__Task item__: Extract the Docker networking passage below and reproduce it in full, word for word.

__Quoted passage__:

>>>

What it is: Docker's networking system that allows containers to communicate with each other and the outside world through various network drivers and configurations.

Why it matters: Proper networking is essential for container communication, security isolation, and connecting containerized applications to external services. Understanding Docker networking helps you design secure, scalable container architectures.

Default networks:
- bridge - Default network for containers on single host
- host - Container uses host's network stack directly
- none - Container has no network access

Network types:
- Bridge networks - Isolated networks on single Docker host
- Overlay networks - Multi-host networking for Docker Swarm
- Macvlan networks - Assign MAC addresses to containers
- Host networks - Direct access to host networking
- None networks - Completely isolated containers

Common commands:

# Network management
docker network ls                                   # List all networks
docker network inspect <network-name>              # Detailed network info
docker network create <network-name>               # Create custom network
docker network rm <network-name>                   # Remove network
docker network prune                               # Remove unused networks

# Container network operations
docker run --network=<network-name> nginx          # Connect to specific network
docker network connect <network-name> <container>  # Connect running container
docker network disconnect <network-name> <container> # Disconnect container

# Network troubleshooting
docker exec <container> ping <target>              # Test connectivity
docker exec <container> netstat -tlnp              # Check listening ports
docker exec <container> nslookup <hostname>        # DNS resolution test

Bridge Networks (Default)

What it is: Software-defined network that allows containers on the same Docker host to communicate with each other.

How it works:
- Virtual bridge - Docker creates virtual network interface (docker0)

<<<

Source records
>>>

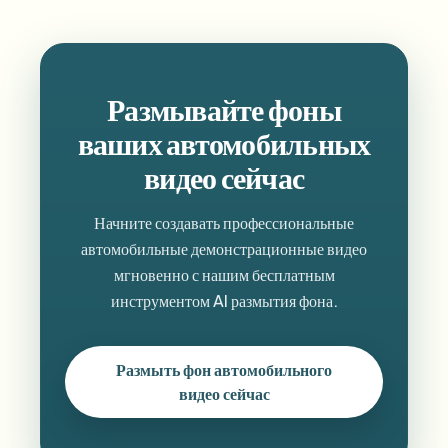
Размывайте фоны
ваших автомобильных
видео сейчас
Начните создавать профессиональные
автомобильные демонстрационные видео
мгновенно с нашим бесплатным
инструментом AI размытия фона.
Размыть фон автомобильного
видео сейчас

<<<

__Answer to this task__:
What it is: Docker's networking system that allows containers to communicate with each other and the outside world through various network drivers and configurations.

Why it matters: Proper networking is essential for container communication, security isolation, and connecting containerized applications to external services. Understanding Docker networking helps you design secure, scalable container architectures.

Default networks:
- bridge - Default network for containers on single host
- host - Container uses host's network stack directly
- none - Container has no network access

Network types:
- Bridge networks - Isolated networks on single Docker host
- Overlay networks - Multi-host networking for Docker Swarm
- Macvlan networks - Assign MAC addresses to containers
- Host networks - Direct access to host networking
- None networks - Completely isolated containers

Common commands:

# Network management
docker network ls                                   # List all networks
docker network inspect <network-name>              # Detailed network info
docker network create <network-name>               # Create custom network
docker network rm <network-name>                   # Remove network
docker network prune                               # Remove unused networks

# Container network operations
docker run --network=<network-name> nginx          # Connect to specific network
docker network connect <network-name> <container>  # Connect running container
docker network disconnect <network-name> <container> # Disconnect container

# Network troubleshooting
docker exec <container> ping <target>              # Test connectivity
docker exec <container> netstat -tlnp              # Check listening ports
docker exec <container> nslookup <hostname>        # DNS resolution test

Bridge Networks (Default)

What it is: Software-defined network that allows containers on the same Docker host to communicate with each other.

How it works:
- Virtual bridge - Docker creates virtual network interface (docker0)